Monday, June 3, 2013

Great Tew, Oxfordshire


Backward glance (3): Not quite what it seems, not quite what it seemed

The third of my backward glances, taken because my current personal circumstances are limiting my travels in search of English buildings, pitches me back to the Cotswolds, the part of England where I grew up. What follows is actually a reprise of two connected posts about the Oxfordshire village of Great Tew.

Many people will know Great Tew as one of the most picture-postcard-perfect limestone villages, chocolate-box England. It's the sort of place that brings out the worst in the cliché-mongers who write about the English countryside,  the kind of language that John Russell, many years ago, referred to as 'the strange sexual-anthropomorphic idiom of English country-writers, in which villages nestle, valleys girdle, and rivers are said to have issue'. The nestling here is done by warm stone cottages among greenery and it is the kind of place to trick us into the illusion that it has always been this way…

Great Tew is all like this – thatched roofs, glowing, almost toffee-coloured ironstone walls, evergreen trees and hedges, all tucked neatly away in deepest North Oxfordshire. It’s archetypal rural England, the kind of village that’s been here for hundreds of years, growing organically and acquiring more patina with each century. But that’s not quite the story. The village is actually the creation of the early-19th century, when the estate was remodelled and the village became a star feature in the landscape. Thatched roofs were fitted or repaired, Gothic details added to the cottages, trees and hedges planted. The result is an uncanny combination of model estate village and old England. It’s not known for sure who masterminded the transformation, but the brain behind it might well have been landscape-gardener, writer, and horticulturalist J C Loudon. Loudon managed the estate for a few years and established a model farm. Whoever it was distilled the essence of the English village and left it in this North Oxfordshire valley.

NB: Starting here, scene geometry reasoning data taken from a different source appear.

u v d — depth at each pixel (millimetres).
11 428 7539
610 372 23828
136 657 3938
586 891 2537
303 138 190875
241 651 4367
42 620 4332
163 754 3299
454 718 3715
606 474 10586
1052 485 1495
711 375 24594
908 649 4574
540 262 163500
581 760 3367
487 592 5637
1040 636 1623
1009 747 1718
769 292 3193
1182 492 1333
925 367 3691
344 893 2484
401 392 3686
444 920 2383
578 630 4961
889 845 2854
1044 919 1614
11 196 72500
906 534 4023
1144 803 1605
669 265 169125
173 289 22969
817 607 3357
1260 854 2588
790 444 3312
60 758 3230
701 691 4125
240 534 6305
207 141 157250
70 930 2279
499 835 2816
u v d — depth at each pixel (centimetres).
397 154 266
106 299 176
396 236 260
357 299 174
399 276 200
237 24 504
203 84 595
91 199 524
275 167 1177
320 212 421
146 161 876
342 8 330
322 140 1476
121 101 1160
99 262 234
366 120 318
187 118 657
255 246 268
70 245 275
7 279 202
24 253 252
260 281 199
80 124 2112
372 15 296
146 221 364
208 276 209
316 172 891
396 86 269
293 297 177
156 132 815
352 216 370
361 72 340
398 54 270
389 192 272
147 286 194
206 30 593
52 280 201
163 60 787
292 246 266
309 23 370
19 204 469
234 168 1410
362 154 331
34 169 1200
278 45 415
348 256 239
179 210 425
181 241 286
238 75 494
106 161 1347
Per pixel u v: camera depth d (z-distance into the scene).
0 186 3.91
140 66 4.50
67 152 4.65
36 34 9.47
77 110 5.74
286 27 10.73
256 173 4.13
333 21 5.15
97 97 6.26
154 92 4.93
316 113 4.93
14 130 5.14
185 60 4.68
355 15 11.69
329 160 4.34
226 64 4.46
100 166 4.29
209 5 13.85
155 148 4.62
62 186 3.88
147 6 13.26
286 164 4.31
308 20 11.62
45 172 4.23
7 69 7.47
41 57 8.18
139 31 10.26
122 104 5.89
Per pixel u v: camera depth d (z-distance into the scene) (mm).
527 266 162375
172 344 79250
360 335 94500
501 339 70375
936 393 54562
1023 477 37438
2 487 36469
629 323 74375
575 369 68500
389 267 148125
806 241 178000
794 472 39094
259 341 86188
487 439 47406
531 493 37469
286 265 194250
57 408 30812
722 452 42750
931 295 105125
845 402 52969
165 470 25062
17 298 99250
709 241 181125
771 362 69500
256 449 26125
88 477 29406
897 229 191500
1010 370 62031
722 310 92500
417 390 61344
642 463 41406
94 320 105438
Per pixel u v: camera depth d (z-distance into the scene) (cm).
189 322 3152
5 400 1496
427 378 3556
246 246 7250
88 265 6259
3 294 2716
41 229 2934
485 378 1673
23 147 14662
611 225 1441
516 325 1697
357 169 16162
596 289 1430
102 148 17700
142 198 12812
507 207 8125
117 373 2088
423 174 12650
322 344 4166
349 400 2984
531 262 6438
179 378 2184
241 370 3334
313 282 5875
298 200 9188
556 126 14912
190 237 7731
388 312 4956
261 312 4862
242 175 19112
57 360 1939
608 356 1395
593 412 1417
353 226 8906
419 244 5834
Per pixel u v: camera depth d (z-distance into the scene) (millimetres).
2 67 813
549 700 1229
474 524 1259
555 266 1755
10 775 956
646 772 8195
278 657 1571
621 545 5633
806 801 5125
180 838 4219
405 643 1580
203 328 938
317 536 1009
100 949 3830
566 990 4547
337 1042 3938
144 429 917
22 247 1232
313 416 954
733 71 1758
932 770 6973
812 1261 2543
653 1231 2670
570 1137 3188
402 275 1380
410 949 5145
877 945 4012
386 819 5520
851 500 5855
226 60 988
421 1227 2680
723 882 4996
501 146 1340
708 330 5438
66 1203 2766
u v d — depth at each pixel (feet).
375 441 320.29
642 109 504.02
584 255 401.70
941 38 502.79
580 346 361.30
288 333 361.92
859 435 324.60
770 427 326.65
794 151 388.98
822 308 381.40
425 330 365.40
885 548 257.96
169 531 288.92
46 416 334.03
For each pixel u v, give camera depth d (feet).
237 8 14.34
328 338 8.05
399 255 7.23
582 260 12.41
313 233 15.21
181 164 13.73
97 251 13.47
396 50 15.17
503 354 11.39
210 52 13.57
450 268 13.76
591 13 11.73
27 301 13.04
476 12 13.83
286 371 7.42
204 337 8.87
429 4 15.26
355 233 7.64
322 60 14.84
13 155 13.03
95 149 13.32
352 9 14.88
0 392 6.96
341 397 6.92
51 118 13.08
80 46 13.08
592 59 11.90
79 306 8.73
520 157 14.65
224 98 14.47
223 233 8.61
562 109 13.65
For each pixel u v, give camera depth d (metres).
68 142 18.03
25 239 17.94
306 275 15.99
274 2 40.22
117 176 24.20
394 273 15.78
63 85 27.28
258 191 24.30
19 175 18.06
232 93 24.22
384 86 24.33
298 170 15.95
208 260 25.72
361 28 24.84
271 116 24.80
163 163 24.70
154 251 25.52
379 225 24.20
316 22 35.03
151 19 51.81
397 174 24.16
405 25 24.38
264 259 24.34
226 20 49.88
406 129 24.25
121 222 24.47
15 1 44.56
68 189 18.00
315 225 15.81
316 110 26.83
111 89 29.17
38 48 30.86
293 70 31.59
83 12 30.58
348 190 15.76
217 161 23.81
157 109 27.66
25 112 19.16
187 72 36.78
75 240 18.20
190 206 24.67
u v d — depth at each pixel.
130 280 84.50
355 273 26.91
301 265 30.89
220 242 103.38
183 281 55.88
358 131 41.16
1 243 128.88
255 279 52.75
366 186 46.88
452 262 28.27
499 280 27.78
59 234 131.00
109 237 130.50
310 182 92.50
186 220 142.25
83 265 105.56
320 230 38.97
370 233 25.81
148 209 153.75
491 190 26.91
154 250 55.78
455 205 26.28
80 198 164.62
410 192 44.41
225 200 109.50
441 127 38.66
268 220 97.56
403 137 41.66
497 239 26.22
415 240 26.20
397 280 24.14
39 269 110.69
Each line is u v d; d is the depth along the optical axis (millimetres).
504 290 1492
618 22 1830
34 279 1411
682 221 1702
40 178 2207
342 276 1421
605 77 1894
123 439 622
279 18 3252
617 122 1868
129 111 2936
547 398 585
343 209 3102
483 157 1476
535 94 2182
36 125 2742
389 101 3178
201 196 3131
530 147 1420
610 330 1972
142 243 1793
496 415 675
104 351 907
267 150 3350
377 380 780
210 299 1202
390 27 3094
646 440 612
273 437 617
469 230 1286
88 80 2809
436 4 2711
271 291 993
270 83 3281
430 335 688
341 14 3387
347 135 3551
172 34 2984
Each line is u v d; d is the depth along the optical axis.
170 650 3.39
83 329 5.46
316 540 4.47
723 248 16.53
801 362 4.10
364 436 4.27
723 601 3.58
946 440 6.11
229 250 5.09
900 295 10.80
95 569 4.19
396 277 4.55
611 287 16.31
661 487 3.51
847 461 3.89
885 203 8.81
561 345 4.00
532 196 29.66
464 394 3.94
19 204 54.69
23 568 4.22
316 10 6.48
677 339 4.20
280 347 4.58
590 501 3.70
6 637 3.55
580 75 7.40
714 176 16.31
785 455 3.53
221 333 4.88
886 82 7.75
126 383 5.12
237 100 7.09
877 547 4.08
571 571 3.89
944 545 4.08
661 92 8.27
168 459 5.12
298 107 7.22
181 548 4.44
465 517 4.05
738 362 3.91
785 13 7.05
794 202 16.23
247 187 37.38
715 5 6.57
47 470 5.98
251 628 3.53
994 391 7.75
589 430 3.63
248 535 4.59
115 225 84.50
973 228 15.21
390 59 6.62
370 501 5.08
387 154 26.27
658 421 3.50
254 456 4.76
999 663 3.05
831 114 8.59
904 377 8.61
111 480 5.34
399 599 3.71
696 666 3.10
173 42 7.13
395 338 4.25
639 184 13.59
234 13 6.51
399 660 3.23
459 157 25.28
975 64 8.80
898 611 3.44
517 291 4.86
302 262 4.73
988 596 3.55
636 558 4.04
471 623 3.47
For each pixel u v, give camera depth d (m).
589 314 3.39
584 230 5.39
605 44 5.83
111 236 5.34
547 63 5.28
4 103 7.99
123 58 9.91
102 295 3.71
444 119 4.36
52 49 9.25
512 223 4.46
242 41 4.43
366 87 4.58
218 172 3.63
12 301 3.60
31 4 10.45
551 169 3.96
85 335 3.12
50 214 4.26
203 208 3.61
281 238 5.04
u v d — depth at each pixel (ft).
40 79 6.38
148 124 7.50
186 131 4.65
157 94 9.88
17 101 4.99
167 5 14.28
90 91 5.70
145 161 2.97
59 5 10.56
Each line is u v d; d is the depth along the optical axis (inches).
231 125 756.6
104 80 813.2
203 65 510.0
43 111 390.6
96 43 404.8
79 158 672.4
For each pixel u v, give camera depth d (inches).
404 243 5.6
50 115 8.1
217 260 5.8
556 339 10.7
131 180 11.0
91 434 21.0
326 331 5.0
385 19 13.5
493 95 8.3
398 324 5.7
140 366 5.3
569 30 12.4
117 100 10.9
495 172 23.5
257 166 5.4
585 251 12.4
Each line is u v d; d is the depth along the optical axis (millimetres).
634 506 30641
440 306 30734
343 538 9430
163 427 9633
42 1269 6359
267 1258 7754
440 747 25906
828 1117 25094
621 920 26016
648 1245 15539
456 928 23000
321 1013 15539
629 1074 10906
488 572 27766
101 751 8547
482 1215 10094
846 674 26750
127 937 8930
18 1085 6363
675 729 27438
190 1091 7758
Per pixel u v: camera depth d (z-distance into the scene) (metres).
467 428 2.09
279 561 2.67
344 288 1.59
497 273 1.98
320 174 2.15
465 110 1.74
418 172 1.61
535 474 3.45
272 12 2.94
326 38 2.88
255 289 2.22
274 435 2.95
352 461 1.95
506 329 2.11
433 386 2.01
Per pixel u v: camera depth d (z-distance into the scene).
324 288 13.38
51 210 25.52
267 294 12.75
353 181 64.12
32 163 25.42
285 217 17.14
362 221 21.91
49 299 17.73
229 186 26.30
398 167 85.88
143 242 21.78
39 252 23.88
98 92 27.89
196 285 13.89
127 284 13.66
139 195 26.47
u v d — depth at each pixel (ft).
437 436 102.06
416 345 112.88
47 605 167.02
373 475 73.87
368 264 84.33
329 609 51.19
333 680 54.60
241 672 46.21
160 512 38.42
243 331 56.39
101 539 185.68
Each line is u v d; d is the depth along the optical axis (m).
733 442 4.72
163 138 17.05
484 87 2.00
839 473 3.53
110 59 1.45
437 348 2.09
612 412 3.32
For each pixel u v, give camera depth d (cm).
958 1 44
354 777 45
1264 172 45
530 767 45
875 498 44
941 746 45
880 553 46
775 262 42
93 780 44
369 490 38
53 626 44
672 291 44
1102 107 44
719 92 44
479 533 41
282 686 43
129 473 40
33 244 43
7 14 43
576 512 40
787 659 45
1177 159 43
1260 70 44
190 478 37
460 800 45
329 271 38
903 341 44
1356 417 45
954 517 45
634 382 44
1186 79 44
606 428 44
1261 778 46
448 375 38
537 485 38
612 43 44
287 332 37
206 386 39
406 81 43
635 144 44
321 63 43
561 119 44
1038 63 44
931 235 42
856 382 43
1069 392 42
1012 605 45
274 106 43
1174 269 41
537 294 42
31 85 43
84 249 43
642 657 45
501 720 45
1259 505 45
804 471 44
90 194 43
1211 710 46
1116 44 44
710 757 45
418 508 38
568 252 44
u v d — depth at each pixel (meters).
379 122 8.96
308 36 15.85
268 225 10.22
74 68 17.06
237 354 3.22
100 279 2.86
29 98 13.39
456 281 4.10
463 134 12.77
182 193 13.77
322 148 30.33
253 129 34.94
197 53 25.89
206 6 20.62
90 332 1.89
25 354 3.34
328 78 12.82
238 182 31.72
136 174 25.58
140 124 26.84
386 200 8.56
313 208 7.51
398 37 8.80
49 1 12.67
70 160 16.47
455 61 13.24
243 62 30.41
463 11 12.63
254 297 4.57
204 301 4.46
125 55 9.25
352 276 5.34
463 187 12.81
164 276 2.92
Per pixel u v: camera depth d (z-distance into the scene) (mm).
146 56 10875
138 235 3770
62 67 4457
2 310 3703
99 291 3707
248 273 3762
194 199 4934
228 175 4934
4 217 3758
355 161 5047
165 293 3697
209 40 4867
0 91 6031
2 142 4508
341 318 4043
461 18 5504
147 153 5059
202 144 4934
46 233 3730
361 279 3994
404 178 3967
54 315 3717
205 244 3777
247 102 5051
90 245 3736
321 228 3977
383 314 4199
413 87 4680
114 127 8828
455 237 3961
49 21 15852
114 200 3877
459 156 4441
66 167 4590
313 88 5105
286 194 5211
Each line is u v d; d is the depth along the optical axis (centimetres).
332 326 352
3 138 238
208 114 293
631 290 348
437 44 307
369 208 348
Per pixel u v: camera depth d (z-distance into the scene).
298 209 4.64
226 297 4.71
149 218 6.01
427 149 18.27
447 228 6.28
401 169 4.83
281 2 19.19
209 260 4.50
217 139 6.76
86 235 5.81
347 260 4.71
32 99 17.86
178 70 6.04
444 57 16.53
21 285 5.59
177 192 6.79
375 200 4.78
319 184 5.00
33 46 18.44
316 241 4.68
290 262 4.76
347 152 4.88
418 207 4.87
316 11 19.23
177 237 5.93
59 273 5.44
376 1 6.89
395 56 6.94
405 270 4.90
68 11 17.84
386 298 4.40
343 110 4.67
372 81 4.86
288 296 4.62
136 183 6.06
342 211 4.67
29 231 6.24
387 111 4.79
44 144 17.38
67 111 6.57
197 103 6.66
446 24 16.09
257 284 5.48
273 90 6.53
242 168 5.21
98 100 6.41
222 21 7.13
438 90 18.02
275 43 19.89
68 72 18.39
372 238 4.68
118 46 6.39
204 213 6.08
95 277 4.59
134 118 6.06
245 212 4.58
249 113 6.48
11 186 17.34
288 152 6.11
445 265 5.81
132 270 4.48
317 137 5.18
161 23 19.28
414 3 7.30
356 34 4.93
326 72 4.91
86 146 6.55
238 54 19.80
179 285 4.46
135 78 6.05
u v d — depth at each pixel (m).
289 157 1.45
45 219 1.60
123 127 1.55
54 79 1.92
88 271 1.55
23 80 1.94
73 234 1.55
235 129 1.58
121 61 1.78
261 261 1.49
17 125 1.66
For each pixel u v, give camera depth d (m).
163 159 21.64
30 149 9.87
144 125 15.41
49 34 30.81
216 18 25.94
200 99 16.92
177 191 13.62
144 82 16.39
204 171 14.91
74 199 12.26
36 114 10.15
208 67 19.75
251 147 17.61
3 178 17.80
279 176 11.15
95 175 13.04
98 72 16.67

My first post left something unsaid, something about my earliest experience of Great Tw, when I went there as a teenager in the early 1970s. Then the place was a far cry from idyllic. Half of it seemed to be falling down. Something had gone wrong, badly wrong…


Several people responded to my post about Great Tew with memories of how the place used to be about thirty years ago – neglected, with tattered thatch, broken windows, and a few tenants hanging on amongst the dilapidation. I seem to remember that the Sunday Times of the Harold Evans era featured it in a piece about shamefully unmaintained villages left to go to ruin by their landlords. When I went there in the 1970s the plight of the residents was dire. It seemed to take one back to the debunking essays of Robertson Scott (England's Green and Pleasant Land was the ironic title of his most famous book) that showed country life in the early 20th century for what it really was – cold, hard, and painful for many. And yet the place had an eerie quality evocative of another time that no spruced-up picture-postcard village could ever have had. The lost domain.

As far as I can remember, when I made that first visit there were already being efforts made to repair some of the houses and to put the village back on a sound footing. But the overwhelming impression was one of desolation. I knew that country life could be hard (memories of my grandparents in rural Lincolnshire involved bringing in pails of water from a spring, cooking on a coal range, oil lighting, and so on). But this was a far harder life. It jolted me into realization that country life was often far from idyllic and that warm stone could form a home to cold realities.

The photograph of the dilapidated cottage comes from TrekEarth, here, with thanks to Liberal England for the original link.

2 comments:

Joseph Biddulph (Publisher) said...

I feel one has to be careful in debunking the "picture postcard village" kind of discourse: we constantly (often by surprise) come across villages of this sort - Mells in Somerset is another example - where everything seems to be "just perfect". However, if it really were "timeless" and "growing organically out of its environment" it should be a ruin in a wood by now: the picture-postcard village is the product always of careful maintenance and the initiative of householders. But what is it in the English character that prevents us from simply enjoying it? Does it even matter if it's "spurious" or "genuine"? I'm sure Loudon, as a gardener, would have been the first to point out that the perfect landscape is the product of an annual commitment to plant, prune, repair fences, etc. His Encyclopaedia of Trees and Shrubs, 1869, a copy of which I have in front of me, is precise, scientific, with no flights of romantic fantasy as far as I can see: the aesthetic comes from the practical application of knowledge and skill. The moral is - if we wanted to make a picture-postcard village from scratch, we have the technology! It doesn't have to be something mystical from the mists of history. But the national psyche has to believe in that sort of thing as well: it goes with the territory. If we simply rubbish it - what can we offer in its place?

Philip Wilkinson said...

Yes, I agree, on the whole. Places are interesting, whether they have been created in one go by some master planner or grown more haphazardly. Or indeed are a mixture of the two. I was amused once when standing looking at some Victorian Gothic building by a man who came up to me and said something along the lines of, "Interested in the building, are you? Of course, it's not real."